BELGRADE, Yugoslavia — Empty whiskey bottles, overflowing ashtrays and walls plastered with political posters give the crowded nerve center of Vreme magazine the high-intensity, low-budget look of a 1960s campus newsroom.
The magazine's defiant battle against Serbian nationalism and the senseless destruction of the Yugoslav war is also reminiscent of idealistic student struggles waged a quarter of a century ago against another Establishment embroiled in an unpopular war.
Staunchly committed to the liberal principle that it is a moral duty to question authority, Vreme has grown in its 2 1/2-year life span from an opposition voice in the wilderness to Yugoslavia's most trustworthy chronicle of the gruesome Balkan war.
The weekly offering of articles and commentary provides a window on Serbia's puzzling national mind-set and explains the roots and course of the conflict with chilling accuracy and detail.
Writers and editors who hold court in a cramped office that is a model of Balkan disorder have gained wide respect among foreign diplomats and are frequently quoted by the Western press.
But for all its laudable crusading, Vreme is largely preaching to the converted. Only 30,000 copies are produced each week, and at least 25% of them are sold abroad.
Vreme's exposure is a paltry fraction of that enjoyed by state-run TV Serbia, but its limited appeal explains its survival in a country mesmerized by propaganda.
"In a way we are an alibi for the regime," said Executive Editor Petar Lukovic, noting that Vreme's so-far-unfettered autonomy gives the Serbian leadership something to point to as evidence that it tolerates a free press.
"Under different circumstances, if the majority were to begin reading Vreme, this would be very, very dangerous for us," Lukovic said, predicting the magazine's suppression in the event of an upsurge of readers. "But I wouldn't mind seeing that happen, because it would mean that there had been serious change in Serbia. We would be willing to sacrifice our cult status for a change in the Serbian mentality."
It is Serbia's collective persecution complex that compels most of the country's 10 million citizens to believe the heavy-handed propaganda aired nightly on state television.

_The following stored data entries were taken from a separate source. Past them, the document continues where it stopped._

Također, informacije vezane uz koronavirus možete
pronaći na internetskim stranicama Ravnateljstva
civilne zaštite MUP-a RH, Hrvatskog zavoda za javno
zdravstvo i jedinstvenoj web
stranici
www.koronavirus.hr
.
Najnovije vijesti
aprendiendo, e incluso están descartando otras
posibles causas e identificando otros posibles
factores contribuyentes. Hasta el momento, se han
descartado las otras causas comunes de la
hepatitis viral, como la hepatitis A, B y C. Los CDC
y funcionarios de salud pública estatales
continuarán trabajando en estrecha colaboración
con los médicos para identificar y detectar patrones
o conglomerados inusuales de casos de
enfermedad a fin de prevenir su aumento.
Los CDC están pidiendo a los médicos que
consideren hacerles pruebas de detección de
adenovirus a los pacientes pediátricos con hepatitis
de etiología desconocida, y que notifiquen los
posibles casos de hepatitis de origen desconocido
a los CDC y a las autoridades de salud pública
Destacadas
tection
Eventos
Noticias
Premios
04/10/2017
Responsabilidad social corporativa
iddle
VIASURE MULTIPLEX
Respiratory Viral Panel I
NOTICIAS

Throughout the nearly six years that Serbian President Slobodan Milosevic has been in power, television has convinced the public that its political isolation and economic ruin are the consequences of a heinous international conspiracy concocted by the Vatican, Islam and the West.

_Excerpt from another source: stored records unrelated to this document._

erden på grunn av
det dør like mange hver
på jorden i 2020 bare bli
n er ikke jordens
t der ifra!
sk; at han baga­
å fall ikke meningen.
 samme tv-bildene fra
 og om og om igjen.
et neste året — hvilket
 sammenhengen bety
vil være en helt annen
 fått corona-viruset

With monthly salaries gutted from their prewar average of $500 to less than $30 by hyper-inflation, few in Serbia can afford to buy magazines or newspapers to get a different perspective on their problems. Vreme costs 10,000 dinars--less than 50 cents at the galloping exchange rate but more than a day's pay for many struggling Yugoslavs.
Western diplomats agree with the Vreme editors' assessment that the magazine will have a free hand only as long as it remains limited to the open-minded fringe.
"If they were a danger to the regime, the regime would do something about it, but they are not," one Belgrade-based envoy observed. "The bigger risk is that over time Vreme's editorial staff could be weakened by attrition as people get fed up with this society and leave, especially those with children. It's one thing for an adult to suffer for a hopeless cause, but most of these guys have families they may not be willing, in the long run, to put at risk."
The magazine's most respected writers, like Stojan Cerovic and Milos Vasic, are experienced professionals in their late 30s and 40s, but the bulk of Vreme's staff is wide-eyed, energetic and young.
Vreme is a place where those fresh out of college can rise from street vendor to management within six months, as evidenced by the three top ad salesmen, who are all years shy of 30.
Twentysomething reporters and editors, like the brother-sister team of Dejan and Duska Anastasijevic, are attracted by the psychological rewards of having a front-row seat on history and taking part in what they believe will some day be judged a courageous effort to spread the truth.
Many of the 30-odd employees say they thrive in the loose, chummy atmosphere of the Vreme office, where liquor flows freely through the workday, staff meetings are banned, the phone rings incessantly and no one would think of wearing anything dressier than jeans.
"Nobody is working here for the money, although our salaries are better than the average," said Lukovic, who, despite his senior position, earns only about $70 per month.
"The greatest satisfaction is providing our readers with a mirror in which they can look and say to themselves, 'Thank God there are still some people who think like me,' " he said.
Though far from the Serbian mainstream, Vreme has a loyal following in the educated professional circles for which the magazine was intended.